Is this a weaker version of Simonyi's Conjecture

Question

So, I'm aware of Simonyi's conjecture which says that if $\mathcal{A}, \mathcal{B} \subset \mathcal{P}(n)$ satisfy the conditions: $$\forall A,A'\in\mathcal{A} \mbox{ and } \forall B, B' \in\mathcal{B}, (A \backslash B)=(A'\backslash B') \implies A=A' $$ $$\forall A,A'\in\mathcal{A} \mbox{ and } \forall B, B' \in\mathcal{B}, (B \backslash A)=(B'\backslash A') \implies B=B' $$ Then $|\mathcal{A}||\mathcal{B}|\leq2^{n}$. But, my teacher mentioned the other day something like if $\mathcal{A}, \mathcal{B} \subset \mathcal{P}(n)$ are such that $|A \cap B|$ is always even, then we also had that $|\mathcal{A}||\mathcal{B}|\leq2^{n}$. Firstly, is this true? And, secondly, is this a weaker version of the conditions in Simonyi's conjecture?

Answer 1

I was just looking into Simonyi's conjecture and noticed that your post has gone unanswered for quite some time. As for your question, yes, if $|A\cap B|$ is always even, then $|\mathcal{A}||\mathcal{B}|\leq 2^n$. To prove this, let $S_{\cal{A}}=\text{span}\{\mathbf{1}_A:A\in\cal{A}\}$ where $\mathbf{1}_A$ is the indicator vector of the set $A$ and the span is taken over $\mathbb{F}_2$. Similarly define $S_{\cal{B}}$. For any $A\in\cal{A},B\in\cal{B}$, we have $\langle\mathbf{1}_A,\mathbf{1}_B\rangle=|A\cap B|\pmod 2=0$. Therefore $S_\cal{A}$ and $S_\cal{B}$ are orthogonal subspaces of $\mathbb{F}_2^n$, so, if $k=\dim(S_\cal{A})$ and $h=\dim(S_\cal{B})$, then $k+h\leq n$. As we are over $\mathbb{F}_2$, we find that $|\cal{A}|\leq 2^k$ and $|\cal{B}|\leq 2^h$, so $|\cal{A}||\cal{B}|\leq 2^n$.

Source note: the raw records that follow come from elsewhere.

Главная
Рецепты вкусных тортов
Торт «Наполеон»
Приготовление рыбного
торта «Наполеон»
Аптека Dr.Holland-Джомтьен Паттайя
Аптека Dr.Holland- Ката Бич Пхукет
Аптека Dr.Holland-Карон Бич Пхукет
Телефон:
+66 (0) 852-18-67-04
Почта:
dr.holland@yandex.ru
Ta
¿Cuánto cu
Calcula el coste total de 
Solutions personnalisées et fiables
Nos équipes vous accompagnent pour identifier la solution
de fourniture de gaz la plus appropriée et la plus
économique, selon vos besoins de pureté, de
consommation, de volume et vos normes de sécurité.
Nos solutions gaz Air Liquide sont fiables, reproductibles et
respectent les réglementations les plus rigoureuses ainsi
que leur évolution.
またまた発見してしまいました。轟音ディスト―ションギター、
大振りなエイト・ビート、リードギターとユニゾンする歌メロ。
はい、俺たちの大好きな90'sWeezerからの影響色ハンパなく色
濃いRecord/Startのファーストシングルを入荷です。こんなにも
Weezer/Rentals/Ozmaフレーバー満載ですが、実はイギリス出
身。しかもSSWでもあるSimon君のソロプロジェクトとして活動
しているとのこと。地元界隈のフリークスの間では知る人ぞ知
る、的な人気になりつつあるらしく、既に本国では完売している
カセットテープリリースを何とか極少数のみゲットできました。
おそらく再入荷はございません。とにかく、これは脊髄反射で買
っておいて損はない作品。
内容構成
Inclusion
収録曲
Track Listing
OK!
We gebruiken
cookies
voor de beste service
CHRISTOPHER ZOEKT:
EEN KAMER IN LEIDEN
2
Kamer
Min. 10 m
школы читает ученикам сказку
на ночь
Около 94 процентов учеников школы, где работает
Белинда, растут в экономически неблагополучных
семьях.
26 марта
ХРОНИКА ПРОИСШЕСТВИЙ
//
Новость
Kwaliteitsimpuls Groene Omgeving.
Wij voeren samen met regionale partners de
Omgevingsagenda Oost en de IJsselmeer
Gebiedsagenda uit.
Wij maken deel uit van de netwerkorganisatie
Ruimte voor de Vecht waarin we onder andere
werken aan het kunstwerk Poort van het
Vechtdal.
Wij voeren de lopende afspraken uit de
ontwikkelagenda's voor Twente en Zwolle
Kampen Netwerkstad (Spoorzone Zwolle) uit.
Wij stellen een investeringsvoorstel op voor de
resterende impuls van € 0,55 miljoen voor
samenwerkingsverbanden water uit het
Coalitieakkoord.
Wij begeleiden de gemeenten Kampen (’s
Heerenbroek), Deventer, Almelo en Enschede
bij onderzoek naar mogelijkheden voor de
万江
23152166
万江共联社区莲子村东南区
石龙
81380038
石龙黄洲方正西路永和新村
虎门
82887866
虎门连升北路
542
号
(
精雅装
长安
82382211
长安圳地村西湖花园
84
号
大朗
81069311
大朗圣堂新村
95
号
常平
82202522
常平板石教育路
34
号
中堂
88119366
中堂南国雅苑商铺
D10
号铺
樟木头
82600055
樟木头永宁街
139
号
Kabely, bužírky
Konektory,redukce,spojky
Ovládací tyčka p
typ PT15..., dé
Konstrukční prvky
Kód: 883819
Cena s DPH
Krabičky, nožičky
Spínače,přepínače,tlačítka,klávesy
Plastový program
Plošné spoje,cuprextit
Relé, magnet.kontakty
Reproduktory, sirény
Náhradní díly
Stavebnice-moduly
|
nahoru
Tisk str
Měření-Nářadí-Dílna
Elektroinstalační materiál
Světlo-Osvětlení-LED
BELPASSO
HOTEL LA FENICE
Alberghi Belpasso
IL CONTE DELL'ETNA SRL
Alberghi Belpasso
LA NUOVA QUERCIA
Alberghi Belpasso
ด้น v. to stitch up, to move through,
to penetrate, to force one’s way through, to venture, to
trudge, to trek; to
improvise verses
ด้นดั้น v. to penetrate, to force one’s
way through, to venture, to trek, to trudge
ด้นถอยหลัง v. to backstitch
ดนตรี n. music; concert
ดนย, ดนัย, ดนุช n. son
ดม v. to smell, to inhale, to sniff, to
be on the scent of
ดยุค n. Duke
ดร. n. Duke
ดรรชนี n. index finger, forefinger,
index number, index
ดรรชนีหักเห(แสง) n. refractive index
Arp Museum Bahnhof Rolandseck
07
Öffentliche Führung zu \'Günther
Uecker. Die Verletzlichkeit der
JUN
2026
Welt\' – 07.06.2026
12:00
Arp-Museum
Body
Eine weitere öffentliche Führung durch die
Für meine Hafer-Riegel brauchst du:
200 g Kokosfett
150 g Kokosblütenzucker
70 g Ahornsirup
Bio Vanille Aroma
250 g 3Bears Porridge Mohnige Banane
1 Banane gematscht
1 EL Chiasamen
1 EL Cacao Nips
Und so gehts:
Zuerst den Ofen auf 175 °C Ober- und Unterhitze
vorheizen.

You can reach the same conclusion if $|A\cap B|$ is always odd by considering $S_\cal{A}$ and $S_\cal{B}'$ where $S_{\cal{B}}'=\text{span}\{\mathbf{1}_B-\mathbf{1}_{B^*}:B\in\cal{B}\}$ where $B^*$ is any fixed element of $\cal{B}$.

However, I don't see how this is related to Simonyi's conjecture.